L’agente Daniels aveva suggerito la stessa cosa. Aveva detto che sua zia, a ottantadue anni, era scappata con un uomo che la sua famiglia non aveva mai conosciuto ed erano felicemente sposati da dieci anni. Questo era un altro motivo per cui Ada sentiva che non la stava prendendo sul serio. Ma sua madre era ancora in lutto. Non avrebbe mai fatto una cosa simile. «Mio padre è morto solo sei mesi fa.»

«I tuoi genitori sono sempre stati insieme, quindi non puoi sapere come potrebbe reagire senza di lui, tesoro. La solitudine può portare le persone a fare un sacco di cose che normalmente non farebbero.»

«Lo capisco. Ma come ha fatto a conoscere qualcuno? Non ha un computer, e anche se ce l’avesse non saprebbe come iscriversi a un sito di incontri.»

«Ci sono altri modi per conoscere gente.»

«Non andrebbe mai in un locale.»

«Magari ha incontrato qualcuno al supermercato, al centro commerciale, al cinema… da qualsiasi parte. E che ne dici dei tizi che assume per spalarle il viale d’inverno?»

«Vanno al college. E non è inverno.»

«Non vuol dire niente. È possibile che non volesse parlare di un interesse romantico, soprattutto perché tuo padre è morto da poco. Potrebbe avere paura della tua reazione.»

«Non credi che abbia… una demenza non diagnosticata, vero?»

«Tua madre? No. Non ha manifestato alcun segnale.»

«Giusto.» Ada si passò le dita tra i capelli. Forse suo marito e la polizia avevano ragione… si stava agitando per niente. Nessuno ce l’aveva con sua madre, non c’era motivo per farle del male. E, come aveva già notato, non era stato rubato niente da casa sua.

«Ascolta, non voglio fare lo stronzo condiscendente» le disse. «Ma sei incinta.»

Ada si versò un bel bicchiere d’acqua. «Cosa vorrebbe dire?»

«Vuol dire che hai gli ormoni in subbuglio, e potrebbero renderti particolarmente emotiva.»

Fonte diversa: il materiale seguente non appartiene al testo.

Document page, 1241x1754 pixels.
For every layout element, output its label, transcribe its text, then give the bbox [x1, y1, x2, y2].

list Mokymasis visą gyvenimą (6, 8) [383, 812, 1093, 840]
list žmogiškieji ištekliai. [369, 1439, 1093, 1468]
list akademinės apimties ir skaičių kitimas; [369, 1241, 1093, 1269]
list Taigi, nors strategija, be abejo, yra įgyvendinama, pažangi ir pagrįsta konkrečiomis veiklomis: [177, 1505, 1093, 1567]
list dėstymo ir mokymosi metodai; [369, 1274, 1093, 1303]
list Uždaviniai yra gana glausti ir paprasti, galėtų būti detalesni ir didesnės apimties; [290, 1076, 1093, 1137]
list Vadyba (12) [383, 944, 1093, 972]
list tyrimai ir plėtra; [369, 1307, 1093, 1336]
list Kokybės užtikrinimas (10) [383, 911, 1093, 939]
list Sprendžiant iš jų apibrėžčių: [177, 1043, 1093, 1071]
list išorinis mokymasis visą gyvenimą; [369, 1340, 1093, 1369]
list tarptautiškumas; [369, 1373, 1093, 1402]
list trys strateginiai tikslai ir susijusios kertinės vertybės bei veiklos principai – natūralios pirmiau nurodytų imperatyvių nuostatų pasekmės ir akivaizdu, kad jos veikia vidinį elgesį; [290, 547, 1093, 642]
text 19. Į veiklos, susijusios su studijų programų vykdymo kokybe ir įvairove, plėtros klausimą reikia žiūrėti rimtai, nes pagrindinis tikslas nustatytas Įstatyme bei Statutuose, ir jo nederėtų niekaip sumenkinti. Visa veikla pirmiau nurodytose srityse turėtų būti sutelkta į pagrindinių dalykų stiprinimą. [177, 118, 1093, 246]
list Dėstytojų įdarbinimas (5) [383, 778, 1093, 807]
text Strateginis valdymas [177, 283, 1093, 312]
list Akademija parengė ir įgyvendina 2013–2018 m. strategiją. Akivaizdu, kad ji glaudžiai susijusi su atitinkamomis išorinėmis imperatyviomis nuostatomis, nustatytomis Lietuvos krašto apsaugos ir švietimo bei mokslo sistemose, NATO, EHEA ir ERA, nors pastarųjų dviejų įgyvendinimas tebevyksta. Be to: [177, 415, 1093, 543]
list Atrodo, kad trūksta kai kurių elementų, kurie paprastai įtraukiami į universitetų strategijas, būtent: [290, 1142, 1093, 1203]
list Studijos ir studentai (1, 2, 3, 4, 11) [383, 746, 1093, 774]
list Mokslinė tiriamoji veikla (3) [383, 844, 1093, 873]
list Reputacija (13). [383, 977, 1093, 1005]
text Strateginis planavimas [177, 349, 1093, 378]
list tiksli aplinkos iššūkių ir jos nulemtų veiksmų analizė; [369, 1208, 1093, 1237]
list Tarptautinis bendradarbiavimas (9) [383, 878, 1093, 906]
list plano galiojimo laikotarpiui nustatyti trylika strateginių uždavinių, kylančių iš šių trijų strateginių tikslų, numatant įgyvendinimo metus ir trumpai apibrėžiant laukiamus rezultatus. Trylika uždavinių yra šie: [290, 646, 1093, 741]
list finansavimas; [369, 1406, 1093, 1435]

Reed doveva saperlo, era un ginecologo. «Non credi che dovrei preoccuparmi.»

«Non ancora. L’hai detto tu che non hai trovato niente che indicasse ci sia stato un reato a casa di tua madre.»

«E che mi dici dell’affittuario?»

«Quale affittuario?»

«L’affittuario della mamma. All’allevamento di polli.» Gliene aveva parlato, ma suo marito forse era distratto.

«Era ancora lì quand’è arrivata la polizia?»

«Sì…»

«Bene, ecco qua.»

«Cosa?»

«Se avesse fatto del male a tua madre dubito che se ne starebbe nei paraggi a parlare con la polizia.»

Reed aveva ragione…

«Tesoro?»

«Ti ascolto.»

«Vuoi che mi liberi e torni a casa? Hai bisogno che sia lì con te?»

Era a un convegno per una settimana, e aveva pagato parecchie migliaia di dollari per partecipare. Non voleva che si sentisse in obbligo di andarsene prima, non se le sue paure non erano ben fondate. «No, è troppo presto per decidere. Sto solo cercando di capire cos’è successo.»

«Capisco perché sei preoccupata. Però dai una possibilità alla polizia.»

Ada non poté fare a meno di ricordare lo sguardo glaciale dell’affittuario. Ma doveva ammettere che potevano esserci un mucchio di ragioni per il suo comportamento poco gentile. Forse aveva da fare e non gli piaceva essere interrotto. O, come aveva suggerito la polizia, poteva avere qualcosa da nascondere che non c’entrava niente con Edna. Poteva anche essere che la paresi al volto lo facesse apparire più torvo, e non poteva farci niente.

«Tesoro, mi ascolti?» le chiese Reed con tenerezza.

«Sì, certo. Credo tu abbia ragione quasi su tutto. Ma se non la sento entro domani torno a dare un’occhiata in giro.»

«Aspetta! Non tornare lì da sola.»

«Non lo farò» gli disse. Ma non avrebbe portato di nuovo con sé la polizia. Loro non potevano fare niente, non senza un mandato, e a meno che Ada non riuscisse a dimostrare che c’era qualcosa di sospetto, non sarebbero riusciti a ottenerne uno.